Your answer should consist of the lines in the following data that contain "looking".

____

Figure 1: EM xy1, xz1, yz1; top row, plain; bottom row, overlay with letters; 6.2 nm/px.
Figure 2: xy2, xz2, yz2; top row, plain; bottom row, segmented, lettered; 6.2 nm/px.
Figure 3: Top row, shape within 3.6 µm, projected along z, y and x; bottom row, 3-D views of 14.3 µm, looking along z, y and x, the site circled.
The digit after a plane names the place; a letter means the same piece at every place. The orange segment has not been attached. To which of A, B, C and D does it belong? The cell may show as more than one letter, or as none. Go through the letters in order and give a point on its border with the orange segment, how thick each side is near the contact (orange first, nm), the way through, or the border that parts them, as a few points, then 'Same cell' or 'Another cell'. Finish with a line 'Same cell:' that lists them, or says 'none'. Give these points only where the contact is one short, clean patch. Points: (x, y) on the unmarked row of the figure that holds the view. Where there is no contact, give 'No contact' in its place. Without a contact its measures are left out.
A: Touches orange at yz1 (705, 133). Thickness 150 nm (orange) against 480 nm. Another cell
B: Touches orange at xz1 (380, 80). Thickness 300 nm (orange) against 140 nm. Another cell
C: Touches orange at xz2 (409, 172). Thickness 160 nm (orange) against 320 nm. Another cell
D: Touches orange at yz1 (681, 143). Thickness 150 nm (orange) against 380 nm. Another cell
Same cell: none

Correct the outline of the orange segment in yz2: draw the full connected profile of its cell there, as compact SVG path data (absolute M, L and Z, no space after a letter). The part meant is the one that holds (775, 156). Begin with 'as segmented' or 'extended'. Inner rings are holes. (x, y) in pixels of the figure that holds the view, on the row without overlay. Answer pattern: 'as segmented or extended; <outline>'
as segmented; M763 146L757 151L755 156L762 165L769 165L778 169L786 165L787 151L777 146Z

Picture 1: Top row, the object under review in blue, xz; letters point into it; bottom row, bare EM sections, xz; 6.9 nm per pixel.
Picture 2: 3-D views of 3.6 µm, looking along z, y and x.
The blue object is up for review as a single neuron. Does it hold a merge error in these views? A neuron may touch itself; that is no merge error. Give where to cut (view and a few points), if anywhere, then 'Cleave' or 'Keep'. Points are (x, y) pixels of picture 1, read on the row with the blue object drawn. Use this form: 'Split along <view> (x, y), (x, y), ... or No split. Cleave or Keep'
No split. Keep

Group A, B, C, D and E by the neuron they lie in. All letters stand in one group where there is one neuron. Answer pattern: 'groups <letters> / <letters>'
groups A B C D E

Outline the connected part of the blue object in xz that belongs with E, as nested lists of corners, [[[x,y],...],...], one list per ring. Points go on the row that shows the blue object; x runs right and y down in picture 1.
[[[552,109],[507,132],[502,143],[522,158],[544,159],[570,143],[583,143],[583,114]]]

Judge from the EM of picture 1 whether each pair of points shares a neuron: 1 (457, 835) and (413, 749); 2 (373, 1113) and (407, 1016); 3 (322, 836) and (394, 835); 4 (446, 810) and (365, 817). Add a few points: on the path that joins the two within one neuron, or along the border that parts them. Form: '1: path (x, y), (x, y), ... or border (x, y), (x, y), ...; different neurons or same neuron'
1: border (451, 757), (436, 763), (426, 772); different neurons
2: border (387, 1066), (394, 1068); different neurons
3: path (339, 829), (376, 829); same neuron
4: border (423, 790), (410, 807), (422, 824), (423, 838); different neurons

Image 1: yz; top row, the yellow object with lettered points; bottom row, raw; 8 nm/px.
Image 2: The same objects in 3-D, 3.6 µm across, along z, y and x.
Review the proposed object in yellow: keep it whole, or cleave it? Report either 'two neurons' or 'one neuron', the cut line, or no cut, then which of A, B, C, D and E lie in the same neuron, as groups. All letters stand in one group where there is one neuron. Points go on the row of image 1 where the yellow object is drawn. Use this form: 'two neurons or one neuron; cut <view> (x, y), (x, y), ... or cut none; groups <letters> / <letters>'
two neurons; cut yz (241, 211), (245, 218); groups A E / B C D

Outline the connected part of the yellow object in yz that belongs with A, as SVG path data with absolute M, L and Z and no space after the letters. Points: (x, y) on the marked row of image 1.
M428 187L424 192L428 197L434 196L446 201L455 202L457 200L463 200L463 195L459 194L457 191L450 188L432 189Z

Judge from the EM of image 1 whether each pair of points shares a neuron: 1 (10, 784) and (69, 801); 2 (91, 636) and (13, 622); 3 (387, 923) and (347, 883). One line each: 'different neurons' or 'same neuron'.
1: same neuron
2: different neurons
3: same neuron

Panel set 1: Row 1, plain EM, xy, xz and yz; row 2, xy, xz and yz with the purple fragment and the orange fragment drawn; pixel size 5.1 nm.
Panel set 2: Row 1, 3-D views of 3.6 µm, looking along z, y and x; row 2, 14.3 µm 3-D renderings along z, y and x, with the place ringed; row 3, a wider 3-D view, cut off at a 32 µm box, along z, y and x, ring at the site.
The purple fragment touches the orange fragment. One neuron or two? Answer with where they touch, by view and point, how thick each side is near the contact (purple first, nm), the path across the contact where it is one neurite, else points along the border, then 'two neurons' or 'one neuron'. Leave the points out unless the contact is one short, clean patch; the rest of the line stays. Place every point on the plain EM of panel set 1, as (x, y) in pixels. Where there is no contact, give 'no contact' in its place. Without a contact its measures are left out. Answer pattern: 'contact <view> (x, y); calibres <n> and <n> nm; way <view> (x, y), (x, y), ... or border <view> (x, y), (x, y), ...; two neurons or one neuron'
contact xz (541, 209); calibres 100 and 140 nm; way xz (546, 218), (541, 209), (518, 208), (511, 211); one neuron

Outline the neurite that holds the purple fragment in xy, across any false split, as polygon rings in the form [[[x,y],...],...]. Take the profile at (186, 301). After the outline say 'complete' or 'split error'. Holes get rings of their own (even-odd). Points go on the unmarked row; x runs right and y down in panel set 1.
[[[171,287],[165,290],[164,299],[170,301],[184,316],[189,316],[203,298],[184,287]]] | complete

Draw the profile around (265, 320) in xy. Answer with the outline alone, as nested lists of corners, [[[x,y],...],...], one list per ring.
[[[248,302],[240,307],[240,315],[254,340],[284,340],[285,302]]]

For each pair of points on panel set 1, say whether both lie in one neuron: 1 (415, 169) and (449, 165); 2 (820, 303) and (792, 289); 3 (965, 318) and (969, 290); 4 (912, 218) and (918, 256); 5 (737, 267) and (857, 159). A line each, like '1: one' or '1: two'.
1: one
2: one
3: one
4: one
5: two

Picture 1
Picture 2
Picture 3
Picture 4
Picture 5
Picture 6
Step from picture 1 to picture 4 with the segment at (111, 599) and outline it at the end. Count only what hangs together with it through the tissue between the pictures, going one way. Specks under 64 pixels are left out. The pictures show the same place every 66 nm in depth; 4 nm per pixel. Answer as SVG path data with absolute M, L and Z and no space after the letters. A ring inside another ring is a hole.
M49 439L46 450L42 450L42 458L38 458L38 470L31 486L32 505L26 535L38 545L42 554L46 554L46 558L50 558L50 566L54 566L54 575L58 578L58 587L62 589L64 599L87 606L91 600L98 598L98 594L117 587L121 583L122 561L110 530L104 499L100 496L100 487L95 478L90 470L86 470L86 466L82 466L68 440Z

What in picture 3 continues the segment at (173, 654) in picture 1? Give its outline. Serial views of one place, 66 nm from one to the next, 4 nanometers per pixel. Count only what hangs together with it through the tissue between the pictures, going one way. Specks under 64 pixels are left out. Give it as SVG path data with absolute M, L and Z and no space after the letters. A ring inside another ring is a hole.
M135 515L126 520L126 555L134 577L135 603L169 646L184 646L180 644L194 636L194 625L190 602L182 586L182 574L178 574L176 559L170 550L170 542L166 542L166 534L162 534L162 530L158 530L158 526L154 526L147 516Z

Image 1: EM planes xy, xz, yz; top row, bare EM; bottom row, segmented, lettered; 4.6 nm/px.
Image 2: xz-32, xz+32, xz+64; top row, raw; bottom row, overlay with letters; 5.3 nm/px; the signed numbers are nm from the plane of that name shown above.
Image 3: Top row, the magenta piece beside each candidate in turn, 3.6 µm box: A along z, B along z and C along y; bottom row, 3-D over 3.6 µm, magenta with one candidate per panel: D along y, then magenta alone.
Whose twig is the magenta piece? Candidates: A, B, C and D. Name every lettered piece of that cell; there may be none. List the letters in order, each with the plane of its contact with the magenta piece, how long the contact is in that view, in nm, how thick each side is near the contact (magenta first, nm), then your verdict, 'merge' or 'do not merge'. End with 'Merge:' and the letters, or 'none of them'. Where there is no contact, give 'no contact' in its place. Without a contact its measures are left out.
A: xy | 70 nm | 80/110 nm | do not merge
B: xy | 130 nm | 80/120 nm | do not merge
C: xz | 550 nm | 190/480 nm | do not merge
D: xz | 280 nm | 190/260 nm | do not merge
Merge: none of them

____

[RESPONSE]
Figure 3: Top row, shape within 3.6 µm, projected along z, y and x; bottom row, 3-D views of 14.3 µm, looking along z, y and x, the site circled.
Picture 2: 3-D views of 3.6 µm, looking along z, y and x.
Panel set 2: Row 1, 3-D views of 3.6 µm, looking along z, y and x; row 2, 14.3 µm 3-D renderings along z, y and x, with the place ringed; row 3, a wider 3-D view, cut off at a 32 µm box, along z, y and x, ring at the site.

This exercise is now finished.